Possible Dust Clouds
parte dalla voglia di rivisitare gli stili del passato, quindi non solo
il folk-rock elettrico e obliquo delle Throwing Muses (formatesi del resto nel
1981) ma un po' tutto l'ambiente sonoro della scena - il grunge dei primi '90
- in cui costoro acquisirono una minima seppur indistruttibile razione di notorietà,
e tuttavia lo fa lasciandosi felicemente alle spalle ogni pretesto di razionalizzazione
e metabolizzazione, evitando insomma di storicizzare in senso intellettuale i
suoni di un tempo per riproporli, invece, selvatici e basilari, carichi di rumore
incontrollato e distorsioni al limite dell'ecchimosi acustica.

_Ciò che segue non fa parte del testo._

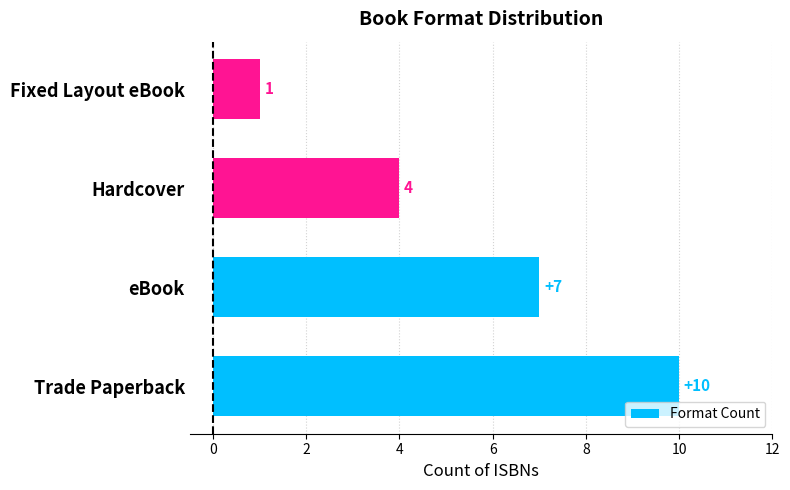

Reading bottom to top, list all the values displayed in this chart.

10	7	4	1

Accade insomma
che di una semplice o non meditata stratificazione di chitarre l'album sappia
restituire mode e modi, saperi e sapori, dettagli e intrugli di un'epoca diversa
nella quale gli esorcismi in chiave rock erano, appunto, pure e irruente cerimonie
di terapia spontanea e non gemebonde sedute di psicanalisi (cui la scrittura di
Hersh, diagnosticata schizofrenica prima di compiere vent'anni, non è affatto
estranea); un'epoca in cui il dolore era dolore, il desiderio era desiderio e
una certa musica, con i suoi cicli, sapeva disciplinare entrambi mettendo d'accordo,
per una volta, sogni e disperazioni.
Ecco, quindi, il folk disarticolato,
scheletrico e travolto dal rumore di Lady Godiva e Half
Way Home, il ruvidume devastante di un'irrefrenabile Lethe-Gain,
il martellante hard-rock anni '70 di Loud Mouth,
le pennate assordanti e sgraziate della catartica Tulum
e la sinistra, distaccata ferocia della spettacolare Gin,
fino all'acme dissonante della spigolosa Breathe In,
vertice muscolare di tutta l'operazione, dove oppressione e liberazione s'intrecciano
di continuo. Possible Dust Clouds dice il titolo, come quando le previsioni del
tempo, paventata la sabbia dello scirocco, riferiscono della possibilità che appaiono
in cielo nubi di polvere: in questo caso, però, al di là delle condizioni meteo,
non c'è l'evenienza bensì la concretezza di un disco bellissimo.